From the entries below, list each line with "nhận".

☆ ☆ ☆ ☆ ☆

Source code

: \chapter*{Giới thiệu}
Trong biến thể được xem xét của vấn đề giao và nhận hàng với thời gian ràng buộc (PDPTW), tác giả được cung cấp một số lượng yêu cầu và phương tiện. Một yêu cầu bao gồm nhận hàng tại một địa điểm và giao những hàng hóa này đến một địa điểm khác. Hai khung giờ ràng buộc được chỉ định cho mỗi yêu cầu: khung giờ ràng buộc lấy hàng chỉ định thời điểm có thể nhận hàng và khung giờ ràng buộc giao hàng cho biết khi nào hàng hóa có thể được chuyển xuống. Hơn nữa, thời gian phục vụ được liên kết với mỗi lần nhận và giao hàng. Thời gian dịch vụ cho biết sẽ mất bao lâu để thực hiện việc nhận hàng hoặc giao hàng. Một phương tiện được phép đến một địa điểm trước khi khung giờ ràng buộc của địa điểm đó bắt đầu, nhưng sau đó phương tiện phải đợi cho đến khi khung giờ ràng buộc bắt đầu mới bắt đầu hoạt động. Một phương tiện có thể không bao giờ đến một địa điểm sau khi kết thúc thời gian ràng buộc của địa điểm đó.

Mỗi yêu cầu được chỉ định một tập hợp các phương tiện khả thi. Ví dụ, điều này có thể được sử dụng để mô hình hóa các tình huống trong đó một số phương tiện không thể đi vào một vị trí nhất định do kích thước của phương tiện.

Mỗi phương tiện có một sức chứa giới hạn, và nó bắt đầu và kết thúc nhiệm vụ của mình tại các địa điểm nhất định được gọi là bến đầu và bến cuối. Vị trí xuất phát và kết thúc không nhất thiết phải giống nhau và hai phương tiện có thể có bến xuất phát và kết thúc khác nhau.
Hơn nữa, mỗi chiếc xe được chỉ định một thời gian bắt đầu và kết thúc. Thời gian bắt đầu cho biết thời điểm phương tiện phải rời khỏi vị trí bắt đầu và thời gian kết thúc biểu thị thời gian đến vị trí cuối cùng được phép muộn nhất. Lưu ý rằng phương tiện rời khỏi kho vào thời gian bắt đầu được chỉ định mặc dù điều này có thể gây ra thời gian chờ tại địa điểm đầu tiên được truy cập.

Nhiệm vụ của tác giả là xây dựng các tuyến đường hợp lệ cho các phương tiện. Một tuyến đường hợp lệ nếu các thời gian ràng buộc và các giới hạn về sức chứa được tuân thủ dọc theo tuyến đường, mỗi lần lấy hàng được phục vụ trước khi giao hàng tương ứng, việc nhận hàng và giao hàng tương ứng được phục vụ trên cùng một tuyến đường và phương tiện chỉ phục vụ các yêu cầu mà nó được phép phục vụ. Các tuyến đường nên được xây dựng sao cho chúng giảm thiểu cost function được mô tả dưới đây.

☆ ☆ ☆ ☆ ☆

__Result of this exercise__:
Trong biến thể được xem xét của vấn đề giao và nhận hàng với thời gian ràng buộc (PDPTW), tác giả được cung cấp một số lượng yêu cầu và phương tiện. Một yêu cầu bao gồm nhận hàng tại một địa điểm và giao những hàng hóa này đến một địa điểm khác. Hai khung giờ ràng buộc được chỉ định cho mỗi yêu cầu: khung giờ ràng buộc lấy hàng chỉ định thời điểm có thể nhận hàng và khung giờ ràng buộc giao hàng cho biết khi nào hàng hóa có thể được chuyển xuống. Hơn nữa, thời gian phục vụ được liên kết với mỗi lần nhận và giao hàng. Thời gian dịch vụ cho biết sẽ mất bao lâu để thực hiện việc nhận hàng hoặc giao hàng. Một phương tiện được phép đến một địa điểm trước khi khung giờ ràng buộc của địa điểm đó bắt đầu, nhưng sau đó phương tiện phải đợi cho đến khi khung giờ ràng buộc bắt đầu mới bắt đầu hoạt động. Một phương tiện có thể không bao giờ đến một địa điểm sau khi kết thúc thời gian ràng buộc của địa điểm đó.
Nhiệm vụ của tác giả là xây dựng các tuyến đường hợp lệ cho các phương tiện. Một tuyến đường hợp lệ nếu các thời gian ràng buộc và các giới hạn về sức chứa được tuân thủ dọc theo tuyến đường, mỗi lần lấy hàng được phục vụ trước khi giao hàng tương ứng, việc nhận hàng và giao hàng tương ứng được phục vụ trên cùng một tuyến đường và phương tiện chỉ phục vụ các yêu cầu mà nó được phép phục vụ. Các tuyến đường nên được xây dựng sao cho chúng giảm thiểu cost function được mô tả dưới đây.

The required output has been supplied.